Vogtareuth – Normalerweise hat im Fasching das Prinzenpaar das Sagen, doch in Vogtareuth hält man es in diesem Jahr mit dem Klassiker von status quo und ist sozusagen „in the army now“. Weswegen beim Inthronisationsball am Freitag Abend dem Prinz Anton I. noch das Szepter – sprich: der Marschallstab – blieb, den Ton aber der „drill sergeant“ alias Peter Rottmoser angab. Der zeigt von Anfang an auch dem Publikum, wie der Hase läuft und lässt zunächst einmal einen „Applaus exerzieren“.
Das ist eine Vogtareuther Eigenheit, bei der wirklich nur einmal geklatscht werden darf.

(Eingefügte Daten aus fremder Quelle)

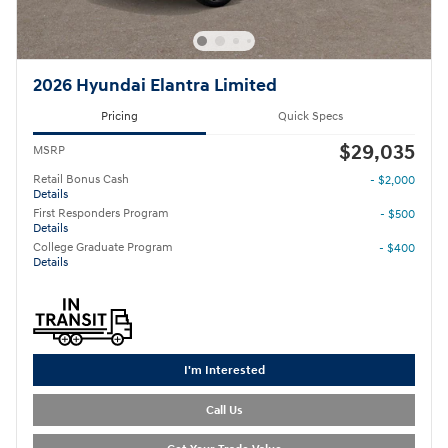
2026 Hyundai Elantra Limited
Pricing
Quick Specs
$29,035
MSRP
Retail Bonus Cash
- $2,000
Details
First Responders Program
- $500
Details
College Graduate Program
- $400
Details
I'm Interested
Call Us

Das Publikum in der ausverkauften Vogtareuther Turnhalle ist aber gelehrig, so dass nur ein paar Mal geübt werden musste, bis „Ein Applaus“ militärisch korrekt durchgeführt wird: Scharf, wie ein Peitschenknall und ohne saumselige Nachklatscher.
Bevor sich aber – bildlich gesehen – das Kasernenhoftor endgültig schließt, gibt es noch einen Rückblick auf die schöne, die zivile Welt: das Prinzenpaar der letzten Saison, Prinzessin Martina I. und Prinz Maximilian I., zeigen noch einmal ihren eigenen Krönungswalzer, bevor sie offiziell die Regentschaft an Anton I. und Regina I. übergeben. Weich und geschmeidig wirkt das, was sie tanzen, während die neuen Hoheiten bei ihrem Walzer schon einen Tick härter und dynamischer sind. Vielleicht ist‘s auch nur Einbildung, liegt daran, dass Prinz Anton zum Walzer zwar noch in einer eleganten K-und-K-Paradeuniform tanzt – vom grünseidenen, mit 6000 Strass-Steinen besetzten Kleid-Traum von Prinzessin Regina ganz zu schweigen – die Garde im Hintergrund aber schon Camouflage-Look trägt.
Dann aber ist Schluss mit lustig, Prinz Anton und Prinzessin Regina passen sich im Outfit der Garde an und von da an fetzt es: Die 21 Tänzer und Tänzerinnen legen schon beim Gardemarsch eine beeindruckende Show hin, voller Dynamik und hartem Tempo. Das Ganze übrigens wie immer aus „eigener Kraft“ einstudiert, nur für den Krönungswalzer hatte man sich in Gestalt der Chiemgauer Tanzschule Höslwang professionelle Betreuung geholt. Kein Wunder, dass es dafür viel Übung braucht: Seit Mai trainierte man, anfangs zweimal in der Woche, zunächst aus gutem Grund vor allem Konditionstraining, dann ab Sommer sogar dreimal in der Woche. Von daher gut, dass sich die Vogtareuther und die Pruttinger im Fasching abwechseln, so dass jede Faschingsgilde nur jedes zweite Jahr ran darf beziehungsweise muss – anders wäre dieser Aufwand wahrscheinlich nicht zu stemmen. Ob denn da nebenher überhaupt noch Zeit für andere Freizeitaktivitäten bleibt, fragt man Stephan Rinser, Schriftführer und selbst Mittänzer. „Doch“ sagt der, empfiehlt als Hobby aber Fußballspielen, „weil dort dann gerade Sommerpause ist, wenn bei uns das Training intensiver wird“.
Die James-Band aus Schwabering trug zum Erfolg des Abends bei. Die drei Musiker rund um Stefanie Greindl, der Frontfrau mit der Wahnsinns-Stimme, spielten an dem Abend gefühlt alles, was von den Achtzigern bis heute die Leute irgendwann einmal von den Stühlen riss. Entsprechend dicht gefüllt war die Tanzfläche. Der Elferrat zog um Mitternacht als Mönche, später als Nonnen, auf die Bühne – bis gegen fünf Uhr früh die Truppe zum Frühappell bei Sergeant Rottmoser musste.